“An error has occurred...”
The patient, Mrs. Grant, has received the wrong dose of chemotherapy, resulting in life-threatening consequences. In this scenario, the physician must inform her son of the medical error.
Disclosure of medical errors is a painful conversation for the doctor. Current practice norms however, obligate him to do so. Research has shown that prompt disclosure can actually reduce the size of malpractice settlements, while maintaining a relationship with the patient and family. In this vignette, the physician uses the protocol we have called 'CONES' to manage an interaction with an understandably angry son.
CONES is a variation of SPIKES that can be used in situations where a disclosure must be made.
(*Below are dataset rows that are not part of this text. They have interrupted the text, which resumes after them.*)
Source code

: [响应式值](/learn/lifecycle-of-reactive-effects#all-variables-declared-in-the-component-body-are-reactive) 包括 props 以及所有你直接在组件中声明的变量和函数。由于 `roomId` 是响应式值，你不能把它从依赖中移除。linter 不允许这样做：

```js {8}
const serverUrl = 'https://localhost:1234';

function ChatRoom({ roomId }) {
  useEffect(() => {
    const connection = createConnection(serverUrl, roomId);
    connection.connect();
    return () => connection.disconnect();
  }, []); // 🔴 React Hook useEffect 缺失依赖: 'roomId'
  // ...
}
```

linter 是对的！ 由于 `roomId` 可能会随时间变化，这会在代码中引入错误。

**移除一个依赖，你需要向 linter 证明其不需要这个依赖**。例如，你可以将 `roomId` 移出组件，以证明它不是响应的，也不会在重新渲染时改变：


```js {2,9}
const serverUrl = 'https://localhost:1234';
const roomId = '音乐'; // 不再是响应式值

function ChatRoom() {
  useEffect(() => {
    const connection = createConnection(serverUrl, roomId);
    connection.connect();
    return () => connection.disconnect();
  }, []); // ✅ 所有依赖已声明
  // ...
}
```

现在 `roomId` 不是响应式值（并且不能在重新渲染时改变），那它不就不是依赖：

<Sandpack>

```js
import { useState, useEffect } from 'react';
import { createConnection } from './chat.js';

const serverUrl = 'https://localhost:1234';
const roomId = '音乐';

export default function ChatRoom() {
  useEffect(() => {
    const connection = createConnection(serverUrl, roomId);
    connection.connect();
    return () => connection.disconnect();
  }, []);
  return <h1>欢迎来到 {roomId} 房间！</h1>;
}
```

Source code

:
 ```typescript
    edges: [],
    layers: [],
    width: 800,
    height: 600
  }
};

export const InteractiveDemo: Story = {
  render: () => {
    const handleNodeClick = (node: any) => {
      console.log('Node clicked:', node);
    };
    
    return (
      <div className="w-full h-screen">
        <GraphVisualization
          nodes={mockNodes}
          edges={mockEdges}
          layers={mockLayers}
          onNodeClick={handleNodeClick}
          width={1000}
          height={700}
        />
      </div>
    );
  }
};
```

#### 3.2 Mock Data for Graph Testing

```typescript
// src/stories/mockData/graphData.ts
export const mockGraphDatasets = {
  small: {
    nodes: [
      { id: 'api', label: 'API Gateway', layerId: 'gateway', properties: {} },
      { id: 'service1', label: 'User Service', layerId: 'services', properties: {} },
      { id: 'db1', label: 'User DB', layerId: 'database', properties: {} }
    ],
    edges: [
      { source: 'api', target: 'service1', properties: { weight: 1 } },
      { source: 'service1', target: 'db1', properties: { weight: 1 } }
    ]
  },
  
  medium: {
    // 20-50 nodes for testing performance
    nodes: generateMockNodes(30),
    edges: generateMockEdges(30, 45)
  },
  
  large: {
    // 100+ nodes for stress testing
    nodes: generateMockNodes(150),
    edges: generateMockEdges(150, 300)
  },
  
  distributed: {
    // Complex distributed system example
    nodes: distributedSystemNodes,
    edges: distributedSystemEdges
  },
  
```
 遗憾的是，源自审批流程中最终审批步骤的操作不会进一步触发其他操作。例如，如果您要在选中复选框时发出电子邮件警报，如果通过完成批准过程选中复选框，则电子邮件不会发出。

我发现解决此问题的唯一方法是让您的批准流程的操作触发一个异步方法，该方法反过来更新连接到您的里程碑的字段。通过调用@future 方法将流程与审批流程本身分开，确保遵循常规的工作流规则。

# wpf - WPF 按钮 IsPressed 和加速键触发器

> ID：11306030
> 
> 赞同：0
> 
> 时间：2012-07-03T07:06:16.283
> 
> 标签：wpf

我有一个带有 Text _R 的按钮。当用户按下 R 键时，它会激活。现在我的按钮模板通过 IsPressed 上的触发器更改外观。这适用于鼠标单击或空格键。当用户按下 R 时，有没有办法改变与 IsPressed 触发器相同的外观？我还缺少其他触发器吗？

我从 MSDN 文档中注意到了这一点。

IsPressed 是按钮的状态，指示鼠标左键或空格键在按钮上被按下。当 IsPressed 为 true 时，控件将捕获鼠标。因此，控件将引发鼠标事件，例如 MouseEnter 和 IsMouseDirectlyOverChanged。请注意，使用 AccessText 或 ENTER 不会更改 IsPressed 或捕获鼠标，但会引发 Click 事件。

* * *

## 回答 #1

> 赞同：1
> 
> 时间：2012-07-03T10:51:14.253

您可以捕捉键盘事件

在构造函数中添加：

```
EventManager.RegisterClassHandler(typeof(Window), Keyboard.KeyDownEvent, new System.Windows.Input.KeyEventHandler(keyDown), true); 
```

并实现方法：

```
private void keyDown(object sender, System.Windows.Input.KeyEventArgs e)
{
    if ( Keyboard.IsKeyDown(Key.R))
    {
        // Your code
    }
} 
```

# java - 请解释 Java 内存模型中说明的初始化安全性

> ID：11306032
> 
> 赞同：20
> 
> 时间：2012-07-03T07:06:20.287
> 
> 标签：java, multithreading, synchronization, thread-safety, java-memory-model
Since there is no initial "perception" to explore, and an 'invitation' is not relevant here, these steps are replaced by an opening, or warning statement before the information is given.
Emotion is bound to be part of the discussion, so all of the techniques you may have seen here for dealing with emotion are relevant.
What to watch for
Watch for the ‘O’ (Opening shot) the ‘N’ (Narrative) and the ‘E’ (addressing Emotions).
Also note that in this scenario the physician takes the cue from the patient's son that it is he, and he alone, that the son wants to communicate with. He then acts upon that cue to make arrangements to provide ongoing information and contact with the family, which becomes the ‘S’ for Strategy and Summary.